Texto fornecido:
Crítica | Fuller House - 1° Temporada

Rostos novos e outros já conhecidos enchem ainda mais a casa dos Tanner



Depois de vinte anos, os Tanners retornaram à TV. O revival contou com todo o elenco original, exceto as gêmeas Olsen, voltando a dar vida a uma das famílias mais queridas das séries. Mesmo com a troca de papéis e se passando em uma época totalmente diferente, Fuller House segue o mesmo modelo de sua série mãe.

A série tem uma roupagem mais moderna, mas traz exatamente aquilo que era visto em Full House. Além de ter os clichês de sitcoms, possui também os clichês de uma sitcom daquela época. Uma clássica produção dos anos 90, mas agora com tablets e smartphones.

Por isso, pode não agradar àqueles que esperam ver uma comédia inovadora. Principalmente os que não possuem um vínculo de afeto com todos esses personagens. Outro fator que pode desagradar é que, além de entreter os que cresceram acompanhando a vida dos Tanner, a série tem que ser divertida para as crianças, que querendo ou não, são o público alvo - assim como em Full House. Isso rende algumas piadas e situações infantis, o que e totalmente entendível.

O modelo Netflix casou muito bem com o ritmo da produção. Extremamente gostosa de assistir, a série rendeu uma ótima maratona. Era impossível simplesmente parar de assistir com os episódios passando tão rápido.

Um revival que cumpriu o requisito

Logo nos primeiros minutos do piloto a série ja nos faz sentir em casa no que foi um dos maiores fanservices que já vi. Os personagens só apareciam na cozinha, sem praticamente nenhum contexto. E mesmo assim foi demais. Afinal, aí está a graça de um revival como esse.

Extremamente fiel à série original, Fuller House em sua simplicidade mostrou ao longo dos treze episódios iniciais que seu retorno não foi um erro. Despretensiosa e divertida, trouxe aquilo que todos estavam esperando. E com certeza nos deixou com gosto de quero mais.

Instruções da tarefa: Reproduza sem nenhuma alteração o trecho da crítica de Fuller House que começa em "Crítica | Fuller" e termina em "tablets e smartphones.". As linhas a seguir não têm nenhum papel aqui.

Dados de origem:
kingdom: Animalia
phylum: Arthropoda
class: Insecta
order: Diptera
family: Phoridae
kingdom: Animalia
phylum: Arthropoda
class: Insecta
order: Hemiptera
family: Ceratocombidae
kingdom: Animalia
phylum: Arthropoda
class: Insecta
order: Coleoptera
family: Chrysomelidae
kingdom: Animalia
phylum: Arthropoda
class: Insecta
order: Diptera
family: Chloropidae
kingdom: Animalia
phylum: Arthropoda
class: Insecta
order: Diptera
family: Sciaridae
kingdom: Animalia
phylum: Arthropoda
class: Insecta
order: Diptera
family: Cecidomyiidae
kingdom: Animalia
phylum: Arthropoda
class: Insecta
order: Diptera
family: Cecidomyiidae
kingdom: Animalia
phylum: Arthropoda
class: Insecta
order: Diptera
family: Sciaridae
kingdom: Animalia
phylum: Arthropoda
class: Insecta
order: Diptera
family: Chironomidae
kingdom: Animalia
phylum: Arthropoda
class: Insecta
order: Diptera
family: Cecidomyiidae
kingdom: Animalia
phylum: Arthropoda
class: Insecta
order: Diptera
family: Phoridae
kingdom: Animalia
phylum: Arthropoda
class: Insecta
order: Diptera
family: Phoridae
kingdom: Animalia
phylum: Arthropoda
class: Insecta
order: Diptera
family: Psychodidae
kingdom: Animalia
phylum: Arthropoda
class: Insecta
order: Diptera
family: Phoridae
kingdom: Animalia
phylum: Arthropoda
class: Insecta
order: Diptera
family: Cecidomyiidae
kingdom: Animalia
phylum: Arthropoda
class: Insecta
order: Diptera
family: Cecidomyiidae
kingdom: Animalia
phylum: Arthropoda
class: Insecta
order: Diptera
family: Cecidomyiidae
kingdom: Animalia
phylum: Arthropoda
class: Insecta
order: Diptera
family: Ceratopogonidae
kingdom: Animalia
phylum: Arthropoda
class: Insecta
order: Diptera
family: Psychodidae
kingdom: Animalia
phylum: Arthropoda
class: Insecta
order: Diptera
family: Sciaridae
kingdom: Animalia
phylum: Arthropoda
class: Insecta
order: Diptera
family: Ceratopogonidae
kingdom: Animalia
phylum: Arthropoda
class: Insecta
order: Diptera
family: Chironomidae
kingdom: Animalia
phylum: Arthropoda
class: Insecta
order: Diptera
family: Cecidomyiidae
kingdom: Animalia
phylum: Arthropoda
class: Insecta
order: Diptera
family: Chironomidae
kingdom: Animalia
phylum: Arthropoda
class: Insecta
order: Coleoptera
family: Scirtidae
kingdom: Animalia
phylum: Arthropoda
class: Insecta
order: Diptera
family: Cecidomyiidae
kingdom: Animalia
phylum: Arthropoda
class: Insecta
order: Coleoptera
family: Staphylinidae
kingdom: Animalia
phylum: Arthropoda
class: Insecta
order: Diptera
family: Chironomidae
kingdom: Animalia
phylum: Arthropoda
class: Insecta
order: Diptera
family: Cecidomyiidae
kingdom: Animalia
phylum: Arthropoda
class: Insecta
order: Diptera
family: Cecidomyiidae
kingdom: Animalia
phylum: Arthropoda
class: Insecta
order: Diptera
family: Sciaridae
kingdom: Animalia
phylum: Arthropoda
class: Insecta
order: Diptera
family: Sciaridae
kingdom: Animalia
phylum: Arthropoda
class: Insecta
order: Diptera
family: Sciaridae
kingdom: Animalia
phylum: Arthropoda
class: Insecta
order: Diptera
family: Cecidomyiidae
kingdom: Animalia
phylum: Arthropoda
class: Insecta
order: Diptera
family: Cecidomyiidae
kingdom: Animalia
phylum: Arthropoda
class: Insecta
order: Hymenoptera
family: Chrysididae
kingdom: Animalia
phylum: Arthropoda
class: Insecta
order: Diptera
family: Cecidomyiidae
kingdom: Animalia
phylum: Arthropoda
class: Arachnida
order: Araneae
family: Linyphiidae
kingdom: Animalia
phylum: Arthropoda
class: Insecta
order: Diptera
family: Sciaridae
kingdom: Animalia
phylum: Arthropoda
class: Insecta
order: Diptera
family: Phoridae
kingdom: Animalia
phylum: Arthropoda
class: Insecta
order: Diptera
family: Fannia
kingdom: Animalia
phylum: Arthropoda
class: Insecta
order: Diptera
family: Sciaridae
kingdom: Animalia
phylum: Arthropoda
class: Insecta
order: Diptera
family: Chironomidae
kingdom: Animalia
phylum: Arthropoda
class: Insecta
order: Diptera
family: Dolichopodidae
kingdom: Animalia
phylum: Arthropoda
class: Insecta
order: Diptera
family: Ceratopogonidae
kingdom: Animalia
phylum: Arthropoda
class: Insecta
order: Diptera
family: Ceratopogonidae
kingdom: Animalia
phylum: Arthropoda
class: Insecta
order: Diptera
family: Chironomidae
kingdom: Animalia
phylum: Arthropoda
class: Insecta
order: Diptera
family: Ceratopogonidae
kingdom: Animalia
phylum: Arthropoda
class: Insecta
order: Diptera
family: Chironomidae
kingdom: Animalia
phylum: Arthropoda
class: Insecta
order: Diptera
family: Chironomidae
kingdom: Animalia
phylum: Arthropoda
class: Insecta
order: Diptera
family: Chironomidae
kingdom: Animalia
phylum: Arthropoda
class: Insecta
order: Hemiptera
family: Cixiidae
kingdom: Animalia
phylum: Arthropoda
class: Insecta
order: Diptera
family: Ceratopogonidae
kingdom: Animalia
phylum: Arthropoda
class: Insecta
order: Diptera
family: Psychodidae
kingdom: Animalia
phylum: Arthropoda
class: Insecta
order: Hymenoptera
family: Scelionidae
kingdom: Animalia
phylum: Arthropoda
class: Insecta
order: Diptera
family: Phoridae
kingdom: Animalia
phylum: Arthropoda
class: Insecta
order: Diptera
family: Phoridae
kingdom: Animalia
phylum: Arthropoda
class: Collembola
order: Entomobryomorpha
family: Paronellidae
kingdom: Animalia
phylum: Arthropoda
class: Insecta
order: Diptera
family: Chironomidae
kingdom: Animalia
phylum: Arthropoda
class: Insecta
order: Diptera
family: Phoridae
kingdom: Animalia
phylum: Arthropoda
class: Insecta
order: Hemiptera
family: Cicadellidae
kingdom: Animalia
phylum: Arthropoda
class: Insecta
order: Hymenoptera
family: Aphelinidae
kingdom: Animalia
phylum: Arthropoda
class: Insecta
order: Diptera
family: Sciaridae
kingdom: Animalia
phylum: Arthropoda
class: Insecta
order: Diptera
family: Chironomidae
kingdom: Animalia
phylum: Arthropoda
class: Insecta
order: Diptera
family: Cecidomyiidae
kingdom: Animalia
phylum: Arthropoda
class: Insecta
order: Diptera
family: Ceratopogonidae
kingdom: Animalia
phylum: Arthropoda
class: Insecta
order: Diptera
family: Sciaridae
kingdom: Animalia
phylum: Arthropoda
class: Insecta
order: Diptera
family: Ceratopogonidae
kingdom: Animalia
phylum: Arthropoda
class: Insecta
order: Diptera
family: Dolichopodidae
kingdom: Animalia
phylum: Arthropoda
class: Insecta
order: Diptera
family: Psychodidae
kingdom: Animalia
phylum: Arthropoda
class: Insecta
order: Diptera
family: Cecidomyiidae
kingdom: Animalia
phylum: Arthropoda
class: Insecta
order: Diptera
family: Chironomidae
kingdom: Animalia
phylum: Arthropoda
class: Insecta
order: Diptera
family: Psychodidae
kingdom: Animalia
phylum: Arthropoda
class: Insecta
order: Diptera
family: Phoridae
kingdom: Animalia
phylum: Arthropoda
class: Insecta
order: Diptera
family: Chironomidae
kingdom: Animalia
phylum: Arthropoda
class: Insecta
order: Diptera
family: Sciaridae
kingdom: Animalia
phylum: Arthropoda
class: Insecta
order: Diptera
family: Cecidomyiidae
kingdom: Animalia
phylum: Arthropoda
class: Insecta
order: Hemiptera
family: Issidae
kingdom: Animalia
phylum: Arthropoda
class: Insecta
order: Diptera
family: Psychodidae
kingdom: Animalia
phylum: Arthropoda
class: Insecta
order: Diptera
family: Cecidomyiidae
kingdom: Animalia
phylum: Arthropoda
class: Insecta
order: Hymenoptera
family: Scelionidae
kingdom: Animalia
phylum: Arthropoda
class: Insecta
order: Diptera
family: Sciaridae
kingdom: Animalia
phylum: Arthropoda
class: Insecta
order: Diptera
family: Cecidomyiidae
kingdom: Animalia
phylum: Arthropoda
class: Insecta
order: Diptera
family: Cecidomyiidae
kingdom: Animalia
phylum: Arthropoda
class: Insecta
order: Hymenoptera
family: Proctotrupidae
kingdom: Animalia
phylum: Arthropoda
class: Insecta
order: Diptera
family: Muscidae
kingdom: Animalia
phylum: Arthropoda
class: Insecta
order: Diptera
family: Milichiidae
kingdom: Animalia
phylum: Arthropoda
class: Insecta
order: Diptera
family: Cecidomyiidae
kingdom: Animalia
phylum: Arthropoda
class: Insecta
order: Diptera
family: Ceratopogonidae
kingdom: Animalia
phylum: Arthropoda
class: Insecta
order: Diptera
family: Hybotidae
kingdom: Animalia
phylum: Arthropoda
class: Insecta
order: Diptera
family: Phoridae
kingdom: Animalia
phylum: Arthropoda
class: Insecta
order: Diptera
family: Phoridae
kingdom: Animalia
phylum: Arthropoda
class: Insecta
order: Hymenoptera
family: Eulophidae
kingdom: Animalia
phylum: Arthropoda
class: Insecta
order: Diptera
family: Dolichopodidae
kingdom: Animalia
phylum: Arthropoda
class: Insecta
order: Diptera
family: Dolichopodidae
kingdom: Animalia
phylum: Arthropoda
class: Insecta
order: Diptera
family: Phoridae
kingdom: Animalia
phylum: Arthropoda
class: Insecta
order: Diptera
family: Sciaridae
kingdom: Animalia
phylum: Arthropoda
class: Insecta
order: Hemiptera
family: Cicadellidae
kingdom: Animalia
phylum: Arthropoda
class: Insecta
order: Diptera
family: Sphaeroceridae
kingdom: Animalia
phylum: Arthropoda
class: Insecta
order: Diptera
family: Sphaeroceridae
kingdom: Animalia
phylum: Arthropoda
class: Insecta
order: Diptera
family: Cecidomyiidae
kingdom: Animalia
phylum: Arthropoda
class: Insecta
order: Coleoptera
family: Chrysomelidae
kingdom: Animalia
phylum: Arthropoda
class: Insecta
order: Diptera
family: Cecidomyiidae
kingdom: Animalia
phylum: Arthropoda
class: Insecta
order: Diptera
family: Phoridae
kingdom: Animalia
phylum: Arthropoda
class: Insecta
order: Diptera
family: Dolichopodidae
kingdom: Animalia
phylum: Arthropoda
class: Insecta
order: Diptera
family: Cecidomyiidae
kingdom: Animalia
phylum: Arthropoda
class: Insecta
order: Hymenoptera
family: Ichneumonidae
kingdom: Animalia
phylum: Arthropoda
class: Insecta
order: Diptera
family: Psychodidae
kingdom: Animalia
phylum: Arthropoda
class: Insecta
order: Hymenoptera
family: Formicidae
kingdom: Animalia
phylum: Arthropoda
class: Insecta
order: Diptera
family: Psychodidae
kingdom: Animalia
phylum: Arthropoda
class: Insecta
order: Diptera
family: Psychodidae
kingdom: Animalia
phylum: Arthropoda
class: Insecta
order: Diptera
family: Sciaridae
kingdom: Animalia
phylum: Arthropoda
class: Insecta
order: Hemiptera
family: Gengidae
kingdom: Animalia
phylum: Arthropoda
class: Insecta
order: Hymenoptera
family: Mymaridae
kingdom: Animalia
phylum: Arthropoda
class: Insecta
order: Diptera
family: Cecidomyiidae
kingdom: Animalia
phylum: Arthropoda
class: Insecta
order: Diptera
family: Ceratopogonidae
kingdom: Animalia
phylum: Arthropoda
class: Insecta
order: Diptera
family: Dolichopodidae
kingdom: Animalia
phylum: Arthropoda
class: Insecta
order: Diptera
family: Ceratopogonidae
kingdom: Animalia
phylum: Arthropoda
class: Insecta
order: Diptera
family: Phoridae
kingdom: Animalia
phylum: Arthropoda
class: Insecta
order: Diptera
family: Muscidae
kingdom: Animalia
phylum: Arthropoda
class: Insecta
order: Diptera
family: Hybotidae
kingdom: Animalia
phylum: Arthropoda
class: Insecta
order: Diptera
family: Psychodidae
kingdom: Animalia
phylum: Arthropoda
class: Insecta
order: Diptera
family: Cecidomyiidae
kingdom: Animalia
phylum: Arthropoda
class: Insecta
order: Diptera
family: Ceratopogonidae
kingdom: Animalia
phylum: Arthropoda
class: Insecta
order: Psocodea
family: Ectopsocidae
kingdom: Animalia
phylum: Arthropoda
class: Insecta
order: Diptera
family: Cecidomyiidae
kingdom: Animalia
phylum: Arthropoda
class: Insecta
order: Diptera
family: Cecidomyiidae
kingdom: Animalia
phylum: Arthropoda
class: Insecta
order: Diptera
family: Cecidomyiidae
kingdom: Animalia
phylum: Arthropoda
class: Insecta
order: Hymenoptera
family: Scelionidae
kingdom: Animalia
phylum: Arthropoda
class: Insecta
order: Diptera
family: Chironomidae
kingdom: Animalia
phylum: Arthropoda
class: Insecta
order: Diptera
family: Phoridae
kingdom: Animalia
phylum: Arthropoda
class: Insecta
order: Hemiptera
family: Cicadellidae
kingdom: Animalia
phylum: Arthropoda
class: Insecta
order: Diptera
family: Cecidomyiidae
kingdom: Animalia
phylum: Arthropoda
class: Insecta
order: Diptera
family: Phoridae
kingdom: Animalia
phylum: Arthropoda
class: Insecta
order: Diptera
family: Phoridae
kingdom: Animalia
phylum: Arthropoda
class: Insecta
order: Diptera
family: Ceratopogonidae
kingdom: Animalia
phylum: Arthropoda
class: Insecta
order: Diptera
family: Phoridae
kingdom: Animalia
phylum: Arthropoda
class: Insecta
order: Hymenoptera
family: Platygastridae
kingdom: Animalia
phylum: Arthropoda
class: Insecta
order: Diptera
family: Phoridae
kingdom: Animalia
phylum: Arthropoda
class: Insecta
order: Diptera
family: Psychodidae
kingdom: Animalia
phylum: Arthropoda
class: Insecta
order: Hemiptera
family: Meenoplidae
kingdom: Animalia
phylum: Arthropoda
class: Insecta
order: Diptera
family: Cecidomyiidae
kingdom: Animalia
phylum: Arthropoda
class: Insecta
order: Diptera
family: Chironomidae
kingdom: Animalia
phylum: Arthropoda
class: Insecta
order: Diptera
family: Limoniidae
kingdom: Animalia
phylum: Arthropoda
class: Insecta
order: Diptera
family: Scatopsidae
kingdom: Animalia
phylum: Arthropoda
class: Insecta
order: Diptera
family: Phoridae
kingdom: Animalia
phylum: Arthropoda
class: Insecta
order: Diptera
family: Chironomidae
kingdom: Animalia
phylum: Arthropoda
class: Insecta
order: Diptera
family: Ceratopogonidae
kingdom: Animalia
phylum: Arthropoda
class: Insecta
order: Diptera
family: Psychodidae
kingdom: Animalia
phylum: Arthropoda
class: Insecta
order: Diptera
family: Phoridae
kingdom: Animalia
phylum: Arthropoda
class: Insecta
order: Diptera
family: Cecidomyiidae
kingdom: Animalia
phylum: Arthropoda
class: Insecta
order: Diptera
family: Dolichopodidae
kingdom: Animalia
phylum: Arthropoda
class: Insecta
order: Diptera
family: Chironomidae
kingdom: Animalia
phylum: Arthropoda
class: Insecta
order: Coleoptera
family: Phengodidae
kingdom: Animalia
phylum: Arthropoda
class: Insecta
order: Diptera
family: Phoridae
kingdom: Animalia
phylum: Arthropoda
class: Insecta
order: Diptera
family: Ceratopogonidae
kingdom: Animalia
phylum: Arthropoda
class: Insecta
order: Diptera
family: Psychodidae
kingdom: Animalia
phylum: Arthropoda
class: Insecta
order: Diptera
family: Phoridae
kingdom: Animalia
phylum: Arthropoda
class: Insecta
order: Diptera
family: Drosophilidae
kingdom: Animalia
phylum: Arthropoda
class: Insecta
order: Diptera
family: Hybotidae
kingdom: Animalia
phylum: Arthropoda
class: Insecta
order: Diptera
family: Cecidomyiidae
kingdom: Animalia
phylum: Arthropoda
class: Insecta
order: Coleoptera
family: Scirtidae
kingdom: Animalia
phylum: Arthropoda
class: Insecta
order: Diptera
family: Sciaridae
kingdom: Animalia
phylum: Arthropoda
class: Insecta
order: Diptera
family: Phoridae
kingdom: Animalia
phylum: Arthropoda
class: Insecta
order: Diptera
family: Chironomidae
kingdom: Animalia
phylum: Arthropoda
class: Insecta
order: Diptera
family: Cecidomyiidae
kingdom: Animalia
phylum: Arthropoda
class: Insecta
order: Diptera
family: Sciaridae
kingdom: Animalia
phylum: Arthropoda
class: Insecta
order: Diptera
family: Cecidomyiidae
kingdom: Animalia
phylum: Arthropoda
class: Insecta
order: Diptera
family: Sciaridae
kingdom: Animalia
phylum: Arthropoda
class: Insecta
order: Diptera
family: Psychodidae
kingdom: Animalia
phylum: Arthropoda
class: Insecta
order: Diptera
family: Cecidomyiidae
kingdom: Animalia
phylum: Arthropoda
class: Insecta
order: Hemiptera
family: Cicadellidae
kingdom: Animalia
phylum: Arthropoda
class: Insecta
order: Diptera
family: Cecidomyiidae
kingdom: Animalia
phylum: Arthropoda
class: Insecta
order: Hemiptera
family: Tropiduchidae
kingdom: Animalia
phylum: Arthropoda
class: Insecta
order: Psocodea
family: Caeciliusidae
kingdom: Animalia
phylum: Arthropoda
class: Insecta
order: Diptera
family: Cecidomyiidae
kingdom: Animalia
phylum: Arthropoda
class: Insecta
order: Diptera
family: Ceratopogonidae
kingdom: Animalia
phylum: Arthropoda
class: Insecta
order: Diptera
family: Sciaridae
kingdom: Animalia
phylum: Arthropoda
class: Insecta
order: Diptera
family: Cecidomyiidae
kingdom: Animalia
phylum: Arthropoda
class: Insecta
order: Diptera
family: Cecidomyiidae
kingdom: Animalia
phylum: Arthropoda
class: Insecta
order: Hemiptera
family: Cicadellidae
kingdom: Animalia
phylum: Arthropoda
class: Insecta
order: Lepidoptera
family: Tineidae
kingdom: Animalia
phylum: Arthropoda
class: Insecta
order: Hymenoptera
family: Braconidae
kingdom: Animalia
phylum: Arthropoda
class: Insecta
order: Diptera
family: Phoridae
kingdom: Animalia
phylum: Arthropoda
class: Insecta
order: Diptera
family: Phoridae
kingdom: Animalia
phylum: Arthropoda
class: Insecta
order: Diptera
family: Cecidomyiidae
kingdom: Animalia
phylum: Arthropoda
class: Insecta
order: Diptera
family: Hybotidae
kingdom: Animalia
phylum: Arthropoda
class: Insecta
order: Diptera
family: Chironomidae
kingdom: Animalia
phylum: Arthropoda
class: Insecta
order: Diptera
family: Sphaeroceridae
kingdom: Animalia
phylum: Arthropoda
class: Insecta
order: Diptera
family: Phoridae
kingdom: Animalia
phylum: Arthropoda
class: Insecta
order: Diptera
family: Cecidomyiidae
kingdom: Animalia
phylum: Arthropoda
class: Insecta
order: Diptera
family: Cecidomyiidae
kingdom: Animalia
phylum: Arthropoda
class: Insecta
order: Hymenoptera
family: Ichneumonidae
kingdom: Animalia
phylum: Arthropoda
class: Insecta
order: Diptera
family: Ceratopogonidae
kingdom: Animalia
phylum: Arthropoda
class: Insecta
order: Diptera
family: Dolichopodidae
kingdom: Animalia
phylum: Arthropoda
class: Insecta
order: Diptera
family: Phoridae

Campo da resposta:
Crítica | Fuller House - 1° Temporada

Rostos novos e outros já conhecidos enchem ainda mais a casa dos Tanner



Depois de vinte anos, os Tanners retornaram à TV. O revival contou com todo o elenco original, exceto as gêmeas Olsen, voltando a dar vida a uma das famílias mais queridas das séries. Mesmo com a troca de papéis e se passando em uma época totalmente diferente, Fuller House segue o mesmo modelo de sua série mãe.

A série tem uma roupagem mais moderna, mas traz exatamente aquilo que era visto em Full House. Além de ter os clichês de sitcoms, possui também os clichês de uma sitcom daquela época. Uma clássica produção dos anos 90, mas agora com tablets e smartphones.